Transporte Ferroviário de Mercadorias - Uma inevitabilidade
Desde os anos 80 do século passado até ao final da primeira década do século XXI o transporte ferroviário de mercadorias, em Portugal, foi considerado pelos seus utilizadores como uma solução de qualidade sofrível a um custo baixo. Era caracterizado por oferecer soluções de transporte de vários tipos de granéis e cargas multicliente percorrendo distâncias curtas e transferências de carga em diversos terminais ao longo do percurso em território nacional. Assim foi durante longos anos, investimentos em infraestrutura muito limitados, pouco mais do que as manutenções obrigatórias, material circulante estagnado no tempo e soluções de transporte isentas de inovação.
A liberalização do sector ocorrida, há sensivelmente 15 anos, foi um marco determinante e um ponto de viragem para uma realidade esgotada e sem futuro. A entrada no mercado do primeiro operador ferroviário privado, a Takargo, e posteriormente a privatização da CP Carga, vieram trazer uma nova dinâmica e uma competitividade saudável ao sector, emergindo novas soluções logísticas como a integração modal, o transporte em comboio bloco e principalmente a interoperabilidade da rede ibérica com o aparecimento em larga escala de soluções de transporte com origem e destino entre Portugal e Espanha.
A evolução das toneladas transportadas pela Takargo é reflexo desta nova realidade, caracterizada por um mercado concorrencial e por uma relevância consistente do transporte internacional ibérico (nos últimos 5 anos superior a 60% do total).

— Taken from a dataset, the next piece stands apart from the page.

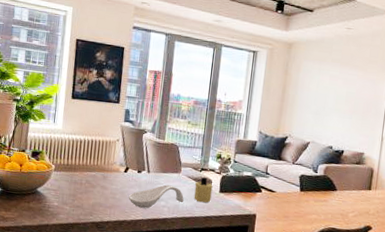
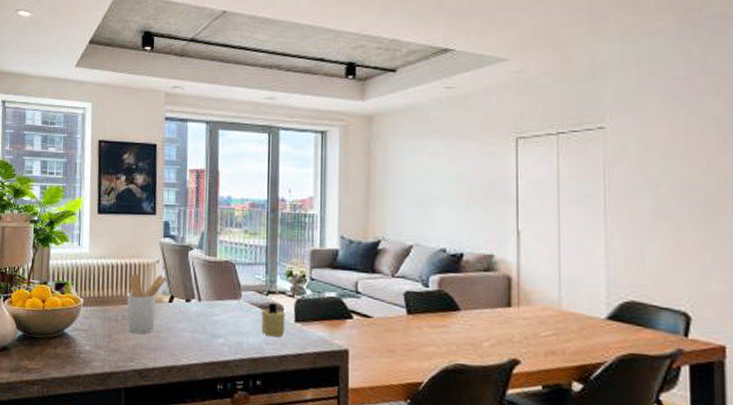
utensil holder: none [90,148,125,196] -> present [127,273,167,335]
spoon rest: present [128,184,184,209] -> none [176,315,248,349]

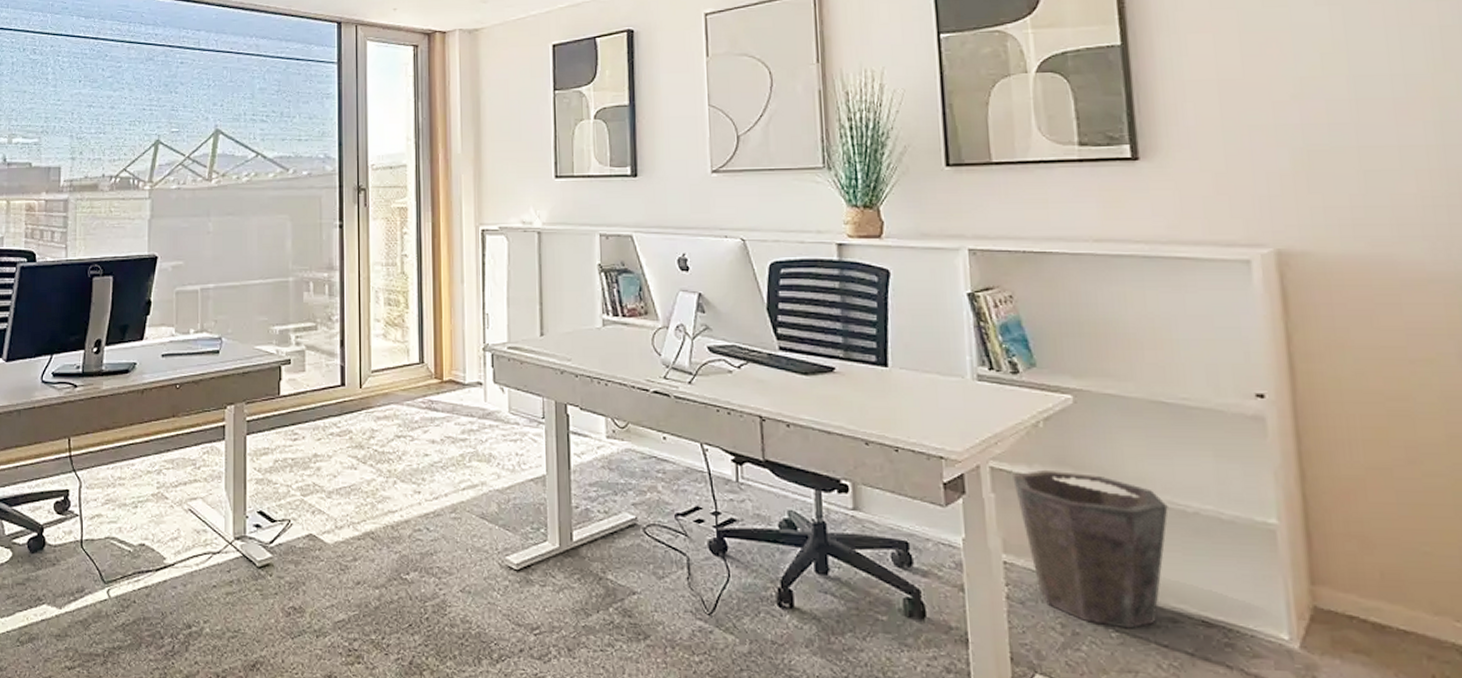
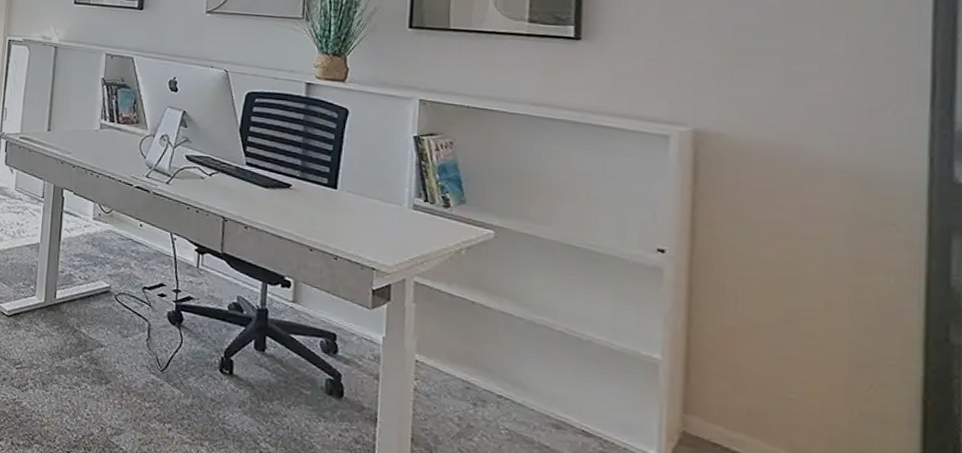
waste bin: present [1013,469,1168,629] -> none [433,289,566,429]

O sector transformou-se principalmente pela ação dos operadores, investindo fortemente em novo material circulante diesel-elétrico interoperável, novos vagões e soluções de transporte inovadoras, mas também na construção de relações colaborativas e de confiança com os seus clientes, suportadas num reconhecido incremento da qualidade das soluções logísticas oferecidas. No entanto, e apesar da evolução muito positiva, há ainda um longo caminho a percorrer de modo a fazer cumprir as metas ambientais ambiciosas: Incremento de 50% do transporte ferroviário de mercadorias até 2030, transferindo do modo rodoviário tráfegos em distâncias superiores a 300 km com a ajuda de corredores eficientes e ecológicos (Livro Branco dos Transportes).
Este caminho, será com toda a certeza, detalhado no futuro Plano Ferroviário Nacional que integrará um conjunto de objetivos e investimentos estruturantes que só serão efetivos se resultarem numa nova realidade que permita garantir a transferência de modo e consequente crescimento do transporte de mercadorias por ferrovia:
- Operacionalização de uma verdadeira rede ibérica interoperável com tração elétrica;
- Criação de condições competitivas e eficazes de transferência modal (terminais) na região de Lisboa e Porto;
- Franco acesso aos terminais portuários;
- Adequação dos principais terminais privados às necessidades dos operadores ferroviários (acessos, horários, capacidade);
- Comboios de 750m ao longo dos principias eixos
- Redução de rampas em pontos críticos da infraestrutura;
- Remoção das barreiras à introdução de novo material circulante em Portugal (ETCS, GSM-R);
A operacionalização desta transição poderá incutir nos operadores custos acrescidos resultantes de restrições à circulação e investimento em material circulante pelo que será determinante a utilização de fundos nacionais e comunitários (CEF, PRR entre outros) para mitigação dos impactos negativos e desta forma contribuir para a sustentabilidade económica e financeira dos operadores ferroviários e do sector como um todo.
Contudo, sabemos que as metas impostas pela emergência da descarbonização da economia não serão atingíveis se nos focarmos apenas na infraestrutura ferroviária e material circulante.
Os investimentos na modernização da rede têm, pela sua natureza, maioritariamente efeitos materializáveis no longo prazo na eficiência das operações ferroviárias pois exigirão dos operadores de mercadorias investimentos adicionais e tempo de adaptação. Assim, é fundamental desenvolver medidas adicionais de curto prazo focadas na redução dos custos da operação ferroviária que possam potenciar uma transferência modal imediata e o crescimento do mercado ferroviário. Estas medidas passam por uma adequada incorporação em cada modo de transporte dos reais custos para a sociedade (externalidades) que advêm da sua utilização, penalizando aqueles que são socialmente mais prejudiciais.
Nunca nas últimas décadas se planeou investir tanto na ferrovia, a ambição é imensa, a expectativa global não será gorada se todo o sector trabalhar em conjunto para tornar realidade este objetivo estratégico de Portugal.
28 de Fevereiro de 2022
Miguel Lisboa
Presidente do Conselho de Administração
Takargo – Transporte de Mercadorias, S.A.